The 21st century may not have brought us food pills, hovering cars and robot butlers, but we have been treated to a crop of impressive cinematic sci-fi. Here are four of the finest from the first 17 years of this bold new era….
Some films have the look and feel of a future classic right from the off, and Duncan Jones’ superbly smooth Moon is one of them. It tells the minimalist story of an astronaut Sam Bell (Sam Rockwell), singlehandedly managing a mining outpost on the far side of the moon. He’s kept occupied by speaking with the station’s AI, voiced by Kevin Spacey, but as this enigmatic film ticks along, it seems that Sam isn’t alone after all. Jones gets a stellar performance out of Rockwell, as the mood changes from creepy to humorous and back again, before revealing its final twist.
An intimate, indie number that combines an unusual love story with classic sci-fi elements, Spike Jonze’s Her is one of Joaquin Phoenix’ finest performances. Scarlett Johansson also shines as the voice of the titular Her, breathing life into Sam, an operating system that befriends the lonely writer, Theodore (Phoenix) and joins him on a journey of self-discovery. It’s a meditation on the connectedness of humans and machines, but also sweetly romantic and funny.
Eternal Sunshine Of The Spotless Mind (2004)
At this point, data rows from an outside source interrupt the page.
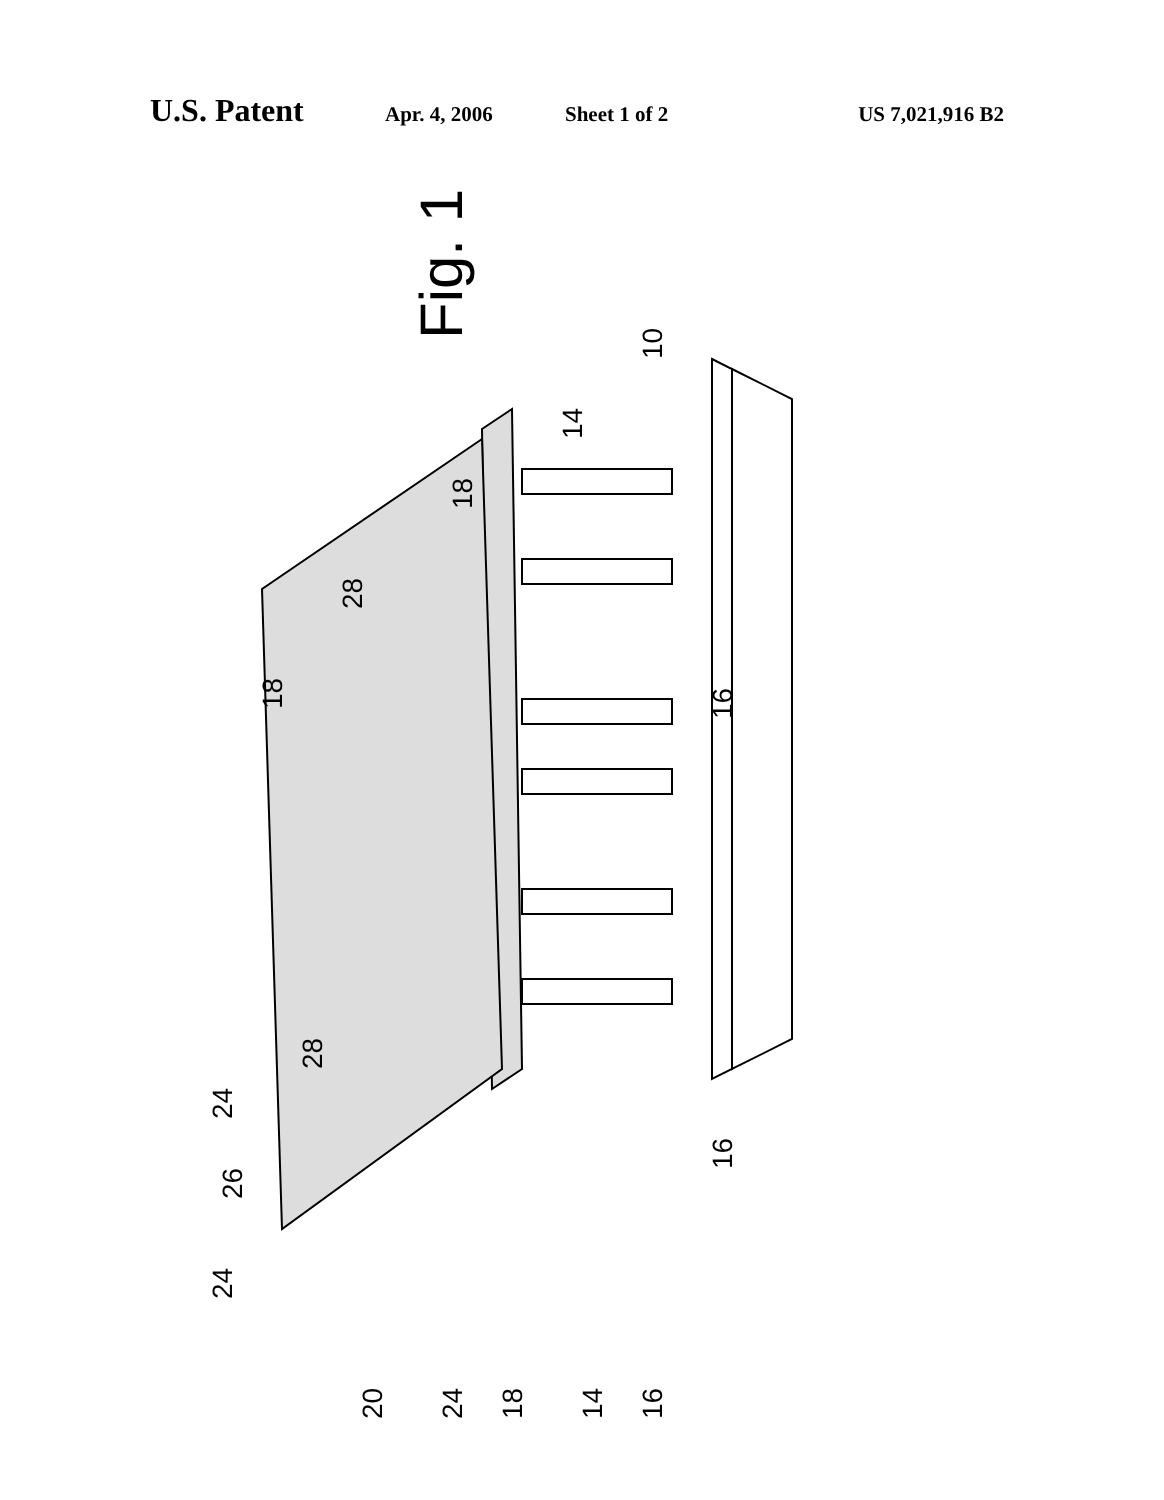U.S. Patent Apr. 4, 2006 Sheet 1 of 2 US 7,021,916 B2
Fig. 1
10
14
18
28
18
16
28
24
26
16
24
20
24
18
14
16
An intelligent film that deals with big emotions like regret, love and loss, using an incredibly light touch, Eternal Sunshine of the Spotless Mind is a tribute to director, Michel Gondry’s imagination. Jim Carrey is playing the kind of role that’s usually reserved for more traditional romantic leads, but the film’s eccentricity compliments his own perfectly, and Kate Winslet as Clementine, his lost love, also dazzles. Creative and compassionate, this exploration of what it would be like to get bad memories wiped away forever, strikes all the right notes.
Upstream Color (2013)
A strange and wonderful love story, Upstream Color is a clever film about a couple who seem to be brought together because of their strange relationship to a family of pigs. The narrative becomes extremely bizarre at times, with a mutant strain of orchids, large round worms and a mysterious Thief who creeps around in the shadows. There’s somewhat of a scientific study on the nuances of love in this film, but it stops short of telling the audience what to think, leaving us to ponder the layers of meaning long after the credits roll.